Outre des œuvres de Heinrich Schütz, Dietrich Buxtehude, Nicolaus Bruhns et Christoph Bernhard, le programme y associe la plus « petite » cantate du jeune Johann Sebastien Bach, Widerstehe doch der Sünde - Résiste au péché - écrite pour alto et cordes. Le récit dramatique évoque un combat intérieur dans lequel le Soi lutte contre les Tentations de la luxure qui, tel le serpent du jardin d‘Eden, enchante le chanteur des lignes des violons. Le jeune Bach dans cette cantate BWV 54, reste ancré dans la tradition musicale du XVIIe siècle pour mieux la briser de la plus belle des façons, et ouvrir la porte de l’avenir…
- Nicolaus Bruhns > 1665-1697 De profundis clamavi
- Heinrich Schütz > 1585-1672 In te domine speravi
- Philipp Heinrich Erlebach > 1637-1707 Sonate en Trio en mi m.
- Christoph Bernhard > 1628-1692 Was betrübst Du Dich, meine Seele
- Dietrich Buxtehude > 1637-1707 Sonate pour viole de gambe et basse continue en Ré M.
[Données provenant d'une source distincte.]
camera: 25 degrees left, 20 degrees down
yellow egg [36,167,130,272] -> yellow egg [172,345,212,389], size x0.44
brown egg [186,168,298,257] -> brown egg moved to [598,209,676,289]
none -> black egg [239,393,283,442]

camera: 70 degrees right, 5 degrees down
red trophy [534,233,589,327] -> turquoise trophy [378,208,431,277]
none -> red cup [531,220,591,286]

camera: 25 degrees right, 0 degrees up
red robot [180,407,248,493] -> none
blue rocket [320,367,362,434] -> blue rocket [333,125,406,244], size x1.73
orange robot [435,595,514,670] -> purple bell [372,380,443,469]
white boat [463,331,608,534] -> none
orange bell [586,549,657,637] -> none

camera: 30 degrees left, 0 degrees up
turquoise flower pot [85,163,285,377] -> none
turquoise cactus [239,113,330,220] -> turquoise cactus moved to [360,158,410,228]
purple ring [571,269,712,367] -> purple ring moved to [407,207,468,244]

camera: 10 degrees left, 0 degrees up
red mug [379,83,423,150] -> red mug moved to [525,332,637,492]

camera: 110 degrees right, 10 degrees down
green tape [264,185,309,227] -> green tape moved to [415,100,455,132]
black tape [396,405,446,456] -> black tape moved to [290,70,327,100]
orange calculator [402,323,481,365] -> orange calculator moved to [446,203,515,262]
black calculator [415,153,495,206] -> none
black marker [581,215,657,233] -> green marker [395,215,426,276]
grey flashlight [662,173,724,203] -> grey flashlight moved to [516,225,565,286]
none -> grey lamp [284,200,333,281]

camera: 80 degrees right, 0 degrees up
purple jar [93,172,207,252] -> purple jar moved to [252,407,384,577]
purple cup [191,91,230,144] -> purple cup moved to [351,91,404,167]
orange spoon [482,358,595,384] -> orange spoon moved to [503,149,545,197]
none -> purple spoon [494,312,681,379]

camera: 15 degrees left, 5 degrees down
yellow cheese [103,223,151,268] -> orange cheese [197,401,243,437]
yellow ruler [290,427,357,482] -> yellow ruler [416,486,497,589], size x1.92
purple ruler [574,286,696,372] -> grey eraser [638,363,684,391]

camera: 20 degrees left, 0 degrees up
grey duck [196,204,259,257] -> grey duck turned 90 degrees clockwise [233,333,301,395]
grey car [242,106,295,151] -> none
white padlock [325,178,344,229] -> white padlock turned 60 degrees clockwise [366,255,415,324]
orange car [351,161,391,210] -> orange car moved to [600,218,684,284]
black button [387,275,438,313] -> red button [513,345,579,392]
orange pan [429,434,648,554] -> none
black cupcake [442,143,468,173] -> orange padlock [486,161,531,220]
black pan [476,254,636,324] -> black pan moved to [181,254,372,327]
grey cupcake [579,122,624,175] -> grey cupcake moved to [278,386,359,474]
- Georg Philipp Telemann > 1681-1767 Cantate Meines Bleibens ist hier nicht Sinfonia | Air : Ich wander fort nach meiner Ruh
- Johann Sebastian Bach > 1685-1750 Cantate Widerstehe doch der Sünde BWV 54 Air : Widerstehe doch der Sünde Récitatif : Die Art verruchter Sünden | Air : Wer Sünde tut, der ist vom Teufel
- Dietrich Buxtehude Choral Mit Fried und Freud fahr ich dahin Contrapunctus I | Evolutio | Contrapunctus II | Evolutio
Mardi 26 mai – 20h30 | Concerti ...
- Seung-Kyung Lee-Blondel, hautbois Loris Barrucand, clavecin & Les Saôneurs Yoko Kawakubo, André Costa, Ugo Gianotti, violons Xavier Sichel, alto Louise Bouedo, violone Augustin D‘Arco, basson
C‘est à Köthen entre 1717 et 1723, que Johann Sebastian Bach compose ses plus brillantes œuvres orchestrales, alors qu‘il est maître de musique à la cour princière de Leopold d‘Anhalt-Köthen, souverain largement plus intéressé par les arts que par la politique.
L’orchestre du prince, composé des plus éminents solistes de son temps, permet à Bach de développer son génie en toute liberté. Il crée ainsi de multiples concerti à divers instruments dont beaucoup sont perdus aujourd’hui, mais dont il se souviendra et qu‘il reconstituera dix ans plus tard, alors cantor de Leipzig, pour les concerts au Café Zimmermann du fameux collectif du Collegium Musicum.
Plus près de nous, le collectif Les Saôneurs en clôture de leur troisième festival May be Bach, a choisi de revivre cette prodigieuse émulation entre artistes - invitant la hautboïste Seung-Kyung Lee-Blondel et le claveciniste Loris Barrucand - et présente un feu d’artifice de „Tubes“ où se mêlent, chefs-d’œuvre, complicité, tendresse, virtuosité, clins d’œil et beauté des instruments anciens pour un tourbillon d’émotions à partager sans modération !
- Johann Sebastian Bach > 1685-1750 Concerto pour hautbois d‘amour en La M. BWV 1055r - ca.1721 Allegro | Larghetto | Allegro ma non tanto & Concerto pour clavecin en ré m. BWV 1052 - 1734 Allegro | Adagio | Allegro
- Alessandro Marcello > 1673-1747 Concerto pour hautbois en ré m. S.Z799 - ca.1708 Andante e spiccato | Adagio - ornementation de J.S. Bach | Presto
- Johann Sebastian Bach Concerto pour violon et hautbois en do m. BWV 1060r - ca.1720 Allegro | Adagio | Allegro
Modalités pratiques
- Rendez-vous à la Chapelle de l’Hôtel-Dieu, place de l’Hôpital, Lyon 2e.
- Entrée : 25 € | Tarif réduit 10 € > étudiants, minima sociaux, handicapés et leur accompagnant, personnels des HCL | Gratuit - 18 ans
- Pass 4 entrées > 90 € | Tarif réduit 35 € Pass 6 entrées > 125 € | Tarif réduit 50 € Pass intégral > 150 € | Tarif réduit 60 €
- Conférence en libre participation
- Placement libre > Places réservées pour les enfants ou les personnes handicapées et leur accompagnant, sur demandes effectuées par mail 48 heures avant chaque spectacle.